§ Exercise brief
Where the word "kroppen" occurs in a line of the listing, please copy the line.
*** Opening of Source information ***
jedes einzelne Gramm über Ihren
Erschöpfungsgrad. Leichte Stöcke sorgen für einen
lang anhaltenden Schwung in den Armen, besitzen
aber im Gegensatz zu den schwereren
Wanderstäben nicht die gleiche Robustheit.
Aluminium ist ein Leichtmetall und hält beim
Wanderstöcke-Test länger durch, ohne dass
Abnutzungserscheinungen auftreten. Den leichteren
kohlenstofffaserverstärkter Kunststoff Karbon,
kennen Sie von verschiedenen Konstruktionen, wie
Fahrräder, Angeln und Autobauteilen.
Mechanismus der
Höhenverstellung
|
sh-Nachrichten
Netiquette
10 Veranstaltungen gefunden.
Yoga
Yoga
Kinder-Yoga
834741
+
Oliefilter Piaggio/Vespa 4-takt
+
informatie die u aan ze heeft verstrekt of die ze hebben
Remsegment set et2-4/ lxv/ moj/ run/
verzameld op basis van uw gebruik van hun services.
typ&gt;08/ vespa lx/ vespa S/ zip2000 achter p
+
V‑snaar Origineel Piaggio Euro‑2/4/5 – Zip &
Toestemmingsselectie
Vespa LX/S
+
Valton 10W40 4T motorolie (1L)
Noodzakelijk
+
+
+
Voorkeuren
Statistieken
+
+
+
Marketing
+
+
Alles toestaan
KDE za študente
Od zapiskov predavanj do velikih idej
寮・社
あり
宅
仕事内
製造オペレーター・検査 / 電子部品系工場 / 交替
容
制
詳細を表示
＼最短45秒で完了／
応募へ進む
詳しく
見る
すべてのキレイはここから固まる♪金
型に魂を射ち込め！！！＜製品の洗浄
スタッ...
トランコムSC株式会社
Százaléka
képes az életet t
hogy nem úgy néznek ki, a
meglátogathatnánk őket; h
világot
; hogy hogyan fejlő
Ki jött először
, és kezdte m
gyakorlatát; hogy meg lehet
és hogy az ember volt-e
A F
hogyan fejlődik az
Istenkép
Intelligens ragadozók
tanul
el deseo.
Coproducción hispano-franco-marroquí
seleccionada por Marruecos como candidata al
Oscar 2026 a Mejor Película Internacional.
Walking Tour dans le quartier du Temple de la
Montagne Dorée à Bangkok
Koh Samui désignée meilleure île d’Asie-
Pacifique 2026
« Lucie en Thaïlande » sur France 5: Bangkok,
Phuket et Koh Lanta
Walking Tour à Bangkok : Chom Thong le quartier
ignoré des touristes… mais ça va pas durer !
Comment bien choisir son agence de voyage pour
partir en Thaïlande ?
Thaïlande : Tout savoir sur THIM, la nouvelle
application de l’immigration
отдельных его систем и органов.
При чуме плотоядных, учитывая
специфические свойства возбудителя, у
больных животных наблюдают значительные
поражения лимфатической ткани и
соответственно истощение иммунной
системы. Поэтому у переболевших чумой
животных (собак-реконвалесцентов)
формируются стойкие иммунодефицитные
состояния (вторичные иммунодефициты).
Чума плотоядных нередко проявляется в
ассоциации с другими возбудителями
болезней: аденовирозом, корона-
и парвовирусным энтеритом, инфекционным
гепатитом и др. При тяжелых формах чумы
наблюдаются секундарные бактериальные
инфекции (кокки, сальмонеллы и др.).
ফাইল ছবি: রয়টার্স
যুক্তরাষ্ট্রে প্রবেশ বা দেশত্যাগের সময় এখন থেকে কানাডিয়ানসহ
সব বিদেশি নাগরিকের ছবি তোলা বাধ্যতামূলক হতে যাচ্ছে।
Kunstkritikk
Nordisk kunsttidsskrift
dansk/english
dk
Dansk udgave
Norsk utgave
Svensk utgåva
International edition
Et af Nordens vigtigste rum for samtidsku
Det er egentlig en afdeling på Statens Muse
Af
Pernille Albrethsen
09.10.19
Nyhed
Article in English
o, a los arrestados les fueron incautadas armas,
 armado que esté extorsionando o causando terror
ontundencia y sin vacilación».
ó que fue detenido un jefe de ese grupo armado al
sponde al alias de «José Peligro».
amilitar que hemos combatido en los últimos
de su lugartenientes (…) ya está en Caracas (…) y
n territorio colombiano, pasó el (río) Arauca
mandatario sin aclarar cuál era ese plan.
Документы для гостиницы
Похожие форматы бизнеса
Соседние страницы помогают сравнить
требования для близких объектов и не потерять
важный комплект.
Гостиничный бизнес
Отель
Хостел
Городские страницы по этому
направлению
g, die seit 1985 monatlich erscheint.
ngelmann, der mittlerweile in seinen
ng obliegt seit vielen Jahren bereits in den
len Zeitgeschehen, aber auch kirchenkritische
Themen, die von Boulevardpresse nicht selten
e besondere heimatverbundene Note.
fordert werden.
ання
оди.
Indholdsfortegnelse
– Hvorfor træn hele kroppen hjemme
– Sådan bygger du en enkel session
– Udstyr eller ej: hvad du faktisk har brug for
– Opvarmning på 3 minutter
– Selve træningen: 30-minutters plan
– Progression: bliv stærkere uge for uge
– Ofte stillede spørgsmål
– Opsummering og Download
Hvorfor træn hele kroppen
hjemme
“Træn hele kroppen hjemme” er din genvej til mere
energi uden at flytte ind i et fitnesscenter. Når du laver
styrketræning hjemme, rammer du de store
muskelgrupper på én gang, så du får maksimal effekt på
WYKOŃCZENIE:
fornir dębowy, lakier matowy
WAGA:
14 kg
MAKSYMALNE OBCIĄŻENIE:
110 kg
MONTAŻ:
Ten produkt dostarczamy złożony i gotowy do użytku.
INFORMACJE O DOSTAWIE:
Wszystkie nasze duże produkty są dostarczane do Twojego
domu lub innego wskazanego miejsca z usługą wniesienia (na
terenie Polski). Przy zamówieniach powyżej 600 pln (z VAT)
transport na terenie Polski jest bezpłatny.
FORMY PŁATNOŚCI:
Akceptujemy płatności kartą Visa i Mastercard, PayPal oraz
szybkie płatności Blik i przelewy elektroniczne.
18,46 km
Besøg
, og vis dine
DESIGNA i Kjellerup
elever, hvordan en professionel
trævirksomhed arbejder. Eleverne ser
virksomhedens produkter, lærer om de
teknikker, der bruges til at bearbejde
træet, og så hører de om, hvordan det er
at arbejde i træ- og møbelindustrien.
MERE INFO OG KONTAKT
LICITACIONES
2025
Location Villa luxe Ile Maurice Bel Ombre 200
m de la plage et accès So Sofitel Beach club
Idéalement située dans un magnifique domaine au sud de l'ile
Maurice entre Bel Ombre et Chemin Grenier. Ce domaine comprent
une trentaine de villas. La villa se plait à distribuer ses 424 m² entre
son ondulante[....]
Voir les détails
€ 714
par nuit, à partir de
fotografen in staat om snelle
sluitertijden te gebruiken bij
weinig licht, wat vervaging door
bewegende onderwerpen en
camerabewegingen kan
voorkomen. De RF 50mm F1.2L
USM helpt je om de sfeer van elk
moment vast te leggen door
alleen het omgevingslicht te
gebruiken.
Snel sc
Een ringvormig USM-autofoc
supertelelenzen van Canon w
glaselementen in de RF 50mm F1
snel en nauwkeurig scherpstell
*** Close of Source information ***
§ Your solution
– Hvorfor træn hele kroppen hjemme
Hvorfor træn hele kroppen
“Træn hele kroppen hjemme” er din genvej til mere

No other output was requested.